Hospitals, clinics and nursing homes increasingly are requiring their employees to get a flu shot, but some health care workers are refusing, putting their jobs on the line.
A Newman Lake woman said she felt she had no choice but to resign from Kootenai Behavioral Health because she would not comply with a new policy directing employees to get vaccinated for influenza or wear a mask at work during flu season.
Sarah Peterson, a mental health specialist, resigned Dec. 7 after more than 17 years at Kootenai Behavioral Health, which is part of Kootenai Health.
“They have every right to make it mandatory, and I have every right to stay or quit,” said Peterson, adding she didn’t want to be fired.
Two other workers at Kootenai Health have resigned for the same reason rather than face discipline that could lead to their dismissal, spokeswoman Kim Anderson said.
So far, 94 percent of Kootenai’s 2,242 employees were vaccinated and 6 percent agreed to wear masks, Anderson said.
The intent of the policy is to protect patients from getting sick, particularly when they may be least able to fight off disease, said Dr.

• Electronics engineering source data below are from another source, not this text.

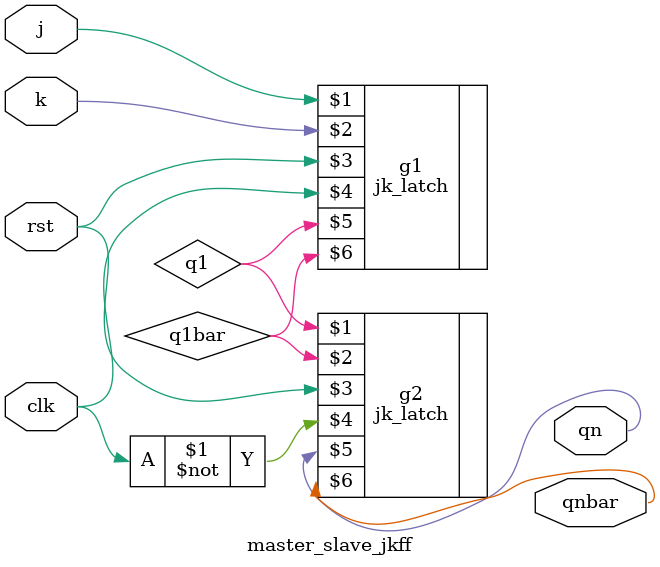
<source format=v>

module master_slave_jkff(input j, k , rst, clk, output qn, qnbar);

 wire q1,q1bar;
 
  jk_latch g1(j, k, rst, clk, q1,q1bar);
  
  jk_latch g2(q1, q1bar, rst, ~clk, qn, qnbar);
  
endmodule

</source>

Walt Fairfax, chief medical officer for Kootenai Health.
“We should not get the flu if we can avoid it, and we should not give the flu to other people if we can avoid it,” Fairfax said. “And the best way to avoid that is vaccination.”
While most health care professionals get the flu vaccine, Peterson’s experience is not unique. Several hospitals in Indiana, Missouri and other states recently fired nurses and other health care employees who refused to follow flu vaccine policies.
The reasons they resist vary: Some raise objections on religious grounds, some question the effectiveness of the shots and some worry about what’s in the vaccine, which is reformulated annually to combat the virus strains expected to be most prevalent.
Peterson chose not to vaccinate herself or her children because she believes ingredients in the flu vaccine, including the mercury-based preservative thimerosal, can harm human health.
The Centers for Disease Control and Prevention, the Food and Drug Administration and the National Institutes of Health all say the flu shot is safe. But Peterson is convinced the risks outweigh potential benefits of the vaccine and that there are safer ways to boost one’s immunity to ward off disease.
She also said she offered to wear a mask if she became ill or when she sees a patient who is ill or whose immunity is compromised, but did not think it necessary to wear one constantly for months on end.
“It’s coercion to try to get you to take the vaccine,” she said.
Peterson, who worked with children and teens in the acute psychiatric program, said wearing a mask would have made her job difficult.
“Ninety percent of our communication on the psych unit is nonverbal, and how do you do that with most of your face covered?” she said. “It’s very claustrophobic, uncomfortable. It’s just not a realistic option, and they know that.”
Bonnie Castillo of National Nurses United, the largest union of registered nurses in the U.S., said she opposes requiring workers to wear masks when they decline the vaccination.
“It creates a false sense of protection for employees and patients, because the masking doesn’t fully stem transition,” Castillo said.
But Fairfax, a doctor of 30 years, said health care workers have a responsibility to do what they can to protect their patients and colleagues.
“It is not my right to say that I will put them at risk of having an infectious disease because I don’t like the potentially preventive measures that I can take,” he said.
Some hospitals are dropping the mask option and mandating flu shots for all employees who can get them – a direction Fairfax believes Kootenai Health should move in as well.
Providence Sacred Heart Medical Center in Spokane and other hospitals in the Providence system require employees to get a flu shot or wear a surgical mask in patient care areas when the flu is active in the community.
The policy previously applied only to those who worked in patient care areas but was expanded this year to cover all employees, including cafeteria, custodial and office workers. As of Tuesday, 87 percent of Sacred Heart employees had received the vaccine.
This year the Centers for Medicare & Medicaid Services has started requiring hospitals to report employee flu vaccination rates and will post the results on the federal government’s “Hospital Compare” website.
Down the road, hospitals may be required to meet mandatory vaccination targets to continue receiving Medicare and Medicaid reimbursements.
“Flu is a natural disaster that comes in a timed fashion every year. And we can prevent it,” Fairfax said. “I think what the federal government is telling us is that we’d better darned well move toward preventing us being complicit in that particular natural disaster.”
The American Medical Association supports mandatory shots for those working directly with nursing home patients, who are more vulnerable to flu-related complications.
The American Nurses Association favors exceptions to vaccination mandates for medical or religious reasons.
National Nurses United, representing 170,000 nurses, says every RN should be vaccinated against the flu. But the organization opposes mandatory compliance and cautions against relying too heavily on the vaccine, which the CDC says is effective about 60 percent of the time.
Mandatory vaccination engenders distrust and resistance among employees and raises ethical and legal questions about employee rights, the NNU says.
“It really doesn’t make sense to be firing highly trained individuals at a time when you have a critical need for these highly trained individuals to provide care for the community,” Castillo said.